On Wed, 2006-05-17 at 14:45 +1000, Peter Williams wrote:
> Mike Galbraith wrote:
> > On Tue, 2006-05-16 at 16:32 -0700, Tim Chen wrote:
> >> On Tue, 2006-05-16 at 09:45 +1000, Con Kolivas wrote:
> >>
> >>> Yes it's only designed to detect something that has been asleep for an
> >>> arbitrary long time and "categorised as idle"; it is not supposed to be a
> >>> priority stepping stone for everything, in this case at MAX_BONUS-1. Mike
> >>> proposed doing this instead, but it was never my intent.

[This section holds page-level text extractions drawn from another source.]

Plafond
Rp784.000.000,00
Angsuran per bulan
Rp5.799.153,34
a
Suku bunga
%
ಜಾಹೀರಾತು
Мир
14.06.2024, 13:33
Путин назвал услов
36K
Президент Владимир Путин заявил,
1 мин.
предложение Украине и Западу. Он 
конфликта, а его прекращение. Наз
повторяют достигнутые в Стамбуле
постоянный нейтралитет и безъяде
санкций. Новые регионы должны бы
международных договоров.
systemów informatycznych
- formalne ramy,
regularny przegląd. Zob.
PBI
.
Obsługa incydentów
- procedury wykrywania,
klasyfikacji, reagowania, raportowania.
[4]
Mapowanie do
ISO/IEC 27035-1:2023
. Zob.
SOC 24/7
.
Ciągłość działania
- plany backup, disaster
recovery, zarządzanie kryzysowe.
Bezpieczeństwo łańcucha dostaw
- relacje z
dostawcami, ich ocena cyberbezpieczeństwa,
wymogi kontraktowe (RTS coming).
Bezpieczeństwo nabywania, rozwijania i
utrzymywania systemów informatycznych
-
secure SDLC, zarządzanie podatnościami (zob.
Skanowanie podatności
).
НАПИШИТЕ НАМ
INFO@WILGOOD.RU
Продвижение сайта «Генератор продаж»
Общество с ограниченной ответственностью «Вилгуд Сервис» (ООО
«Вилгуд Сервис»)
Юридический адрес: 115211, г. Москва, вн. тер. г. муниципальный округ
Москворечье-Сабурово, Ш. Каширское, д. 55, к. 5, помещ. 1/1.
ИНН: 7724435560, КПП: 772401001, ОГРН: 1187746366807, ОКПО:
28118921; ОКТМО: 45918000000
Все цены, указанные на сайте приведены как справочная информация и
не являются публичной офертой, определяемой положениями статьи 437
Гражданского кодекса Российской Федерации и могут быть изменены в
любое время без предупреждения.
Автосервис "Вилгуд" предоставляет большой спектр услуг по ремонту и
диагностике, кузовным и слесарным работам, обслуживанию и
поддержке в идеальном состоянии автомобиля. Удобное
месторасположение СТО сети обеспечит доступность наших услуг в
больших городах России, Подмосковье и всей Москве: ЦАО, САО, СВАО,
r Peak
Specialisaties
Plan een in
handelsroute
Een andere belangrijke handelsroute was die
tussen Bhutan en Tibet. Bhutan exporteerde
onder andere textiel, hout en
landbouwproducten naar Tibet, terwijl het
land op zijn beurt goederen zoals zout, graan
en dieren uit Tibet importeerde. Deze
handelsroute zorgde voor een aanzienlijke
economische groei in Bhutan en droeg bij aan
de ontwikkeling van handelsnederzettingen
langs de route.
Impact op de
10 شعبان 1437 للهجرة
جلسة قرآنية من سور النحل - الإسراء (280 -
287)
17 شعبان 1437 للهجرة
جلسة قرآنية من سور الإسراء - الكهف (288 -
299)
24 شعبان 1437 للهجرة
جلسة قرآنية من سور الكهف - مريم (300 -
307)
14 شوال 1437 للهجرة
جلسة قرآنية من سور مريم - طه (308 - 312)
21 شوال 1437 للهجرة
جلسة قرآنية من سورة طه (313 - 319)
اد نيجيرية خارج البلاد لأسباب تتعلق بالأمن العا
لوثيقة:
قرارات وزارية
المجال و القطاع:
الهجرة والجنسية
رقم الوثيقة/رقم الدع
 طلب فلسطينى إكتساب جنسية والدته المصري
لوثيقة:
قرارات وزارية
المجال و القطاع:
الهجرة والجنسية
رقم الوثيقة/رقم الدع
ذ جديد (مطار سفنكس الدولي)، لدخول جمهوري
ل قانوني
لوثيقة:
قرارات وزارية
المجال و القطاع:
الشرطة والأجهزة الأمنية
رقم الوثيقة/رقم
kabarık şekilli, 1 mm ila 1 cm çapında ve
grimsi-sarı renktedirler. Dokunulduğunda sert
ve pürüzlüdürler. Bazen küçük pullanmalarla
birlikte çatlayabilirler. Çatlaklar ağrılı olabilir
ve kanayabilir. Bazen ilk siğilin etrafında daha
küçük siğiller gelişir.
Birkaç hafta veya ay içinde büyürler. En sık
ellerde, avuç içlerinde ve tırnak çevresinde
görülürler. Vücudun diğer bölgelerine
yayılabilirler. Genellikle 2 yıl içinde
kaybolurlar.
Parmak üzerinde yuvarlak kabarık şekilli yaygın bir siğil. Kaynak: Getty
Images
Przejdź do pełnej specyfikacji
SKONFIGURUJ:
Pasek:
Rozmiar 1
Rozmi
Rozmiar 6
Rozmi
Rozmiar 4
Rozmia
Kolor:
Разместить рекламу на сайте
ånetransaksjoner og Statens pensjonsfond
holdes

> >> It seems like just one sleep longer than INTERACTIVE_SLEEP is needed
> >> kick the priority of a process all the way to MAX_BONUS-1 and boost the
> >> sleep_avg, regardless of what the prior sleep_avg was.
> >>
> >> So if there is a cpu hog that has long sleeps occasionally, once it woke
> >> up, its priority will get boosted close to maximum, likely starving out
> >> other processes for a while till its sleep_avg gets reduced. This
> >> behavior seems like something to avoid according to the original code
> >> comment. Are we boosting the priority too quickly?
> >
> > The answer to that is, sometimes yes, and when it bites, it bites hard.
> > Happily, most hogs don't sleep much, and we don't generally have lots of
> > bursty sleepers.
> >
>
> But it's easy for a malicious user to exploit. Yes?
Without limits, sure. Burn malicious idiot's library card :) The real
pain begins when you start examining legitimate loads. It _can_ get
really and truly fugly. Generally doesn't.